Beaneath the Skin covers for Parts One & Two
I don’t make New Years resolutions, or all-encompassing lists of things -to-do, but I am determined to begin this year as I mean to go on, both personally and workwise. I will continue to watch my diet (lost almost 2 stone between Nov 2019 and Dec 2020), I intend to get more exercise (continue to do 40 sit-ups a night) and be more joyful and thankful for the simple things.
On the writing front: on 24th December I put in 2 submissions; one for flash fiction competition. On the 31st December, I submitted my novella to a publishing company, and on the 1st January, I submitted a sci-fi short story and a poem to two separate competitions.
I’m one of those writers who don’t seem to have one specific/favourite genre. And that’s okay. Where does it say that you should write just Romance, or Fantasy? I have a LOT of stories piling up in notebooks and stuffing my brain, and I don’t see why any of them shouldn’t be written – how well they are written is a different matter!
I read on social media, that some writers get stuck with their writing, they’ve finished a first draft, then sort of… dry up. Or think they do. I have only one piece of advice, that you’ve probably heard a million times before – keep writing – but I’d say specifically, WRITE SOMETHING ELSE. Unless you are contracted to create something within a certain timeline, you’re pretty much free to write whatever you so choose. If you find the juices drying up on a novel, pack it away and go and write a piece of flash fiction or a short for a competition.
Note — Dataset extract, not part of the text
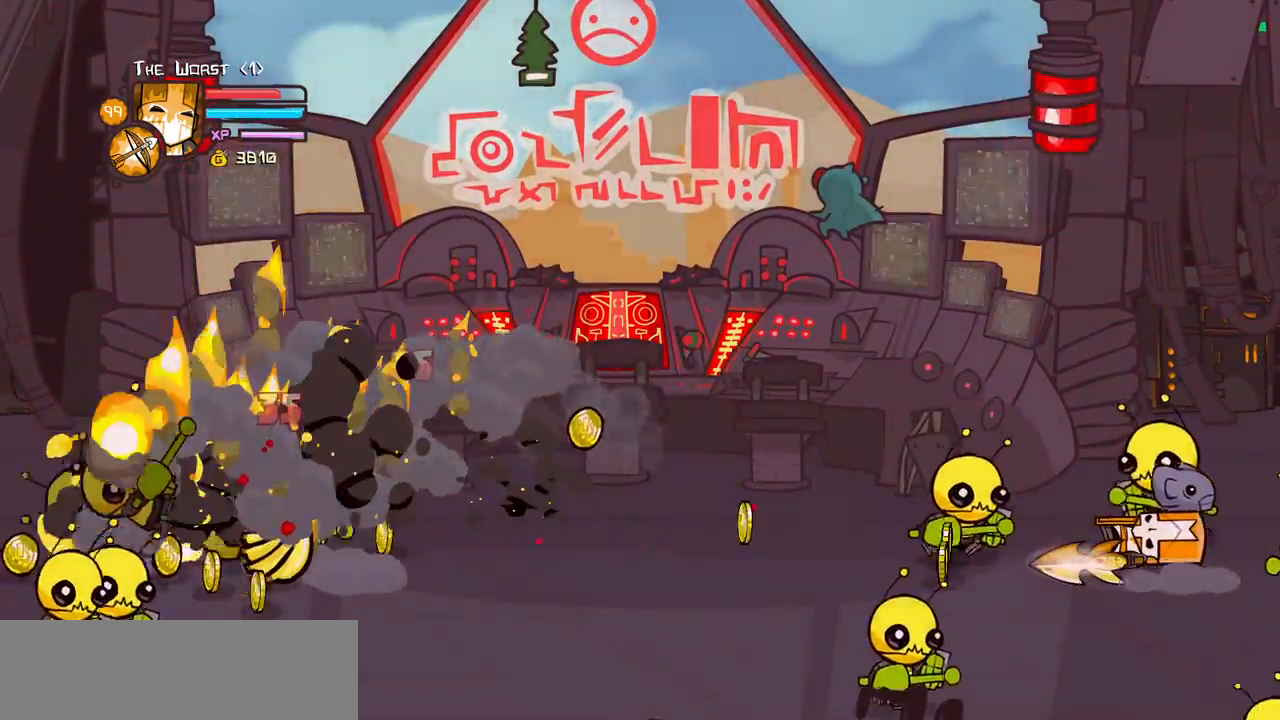
{"keys": ["right"], "events": [[116, "item", "down"], [266, "item", "up"], [316, "down", "up"], [366, "down", "down"], [366, "left", "up"], [366, "up", "down"], [500, "down", "up"], [500, "right", "down"], [500, "up", "up"]]}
This is the key bit – FOR A COMPETITION. You will be pressured into writing in a different style or format than you’re used to, and have a limited time to get it done. A change is as good as a rest.
Looking ahead, I hope to get my current fantasy WIP completed and also the YA sci-fi novel completed. I’ve never done a book promo or anything like that, once I put something out there, it’s on its own. But I see that I’ve been rather negligent, so perhaps some of that will be going on too.
I have also decided to be less critical of other people (and myself). I converse with another writer on Twitter, we pointed out the fact that writers (and other creatives) put work before the public for more reasons than money (hell, if money was the aim, I wouldn’t write!) and sometimes that piece of work isn’t as good, when one looks back on it, as one originally thought. This is the nature of creativity, it’s always (or should be) going to improve as one progresses. Unfortunately, that means that people reading your ‘older’ stuff might find it full of faults.
Hey ho, that’s life, is all I can say.
In the meantime, keep writing, painting, filming, dancing, playing, singing, doing whatever it is you do, and have fun doing it. I wish you all a happy, healthy and successful year ahead.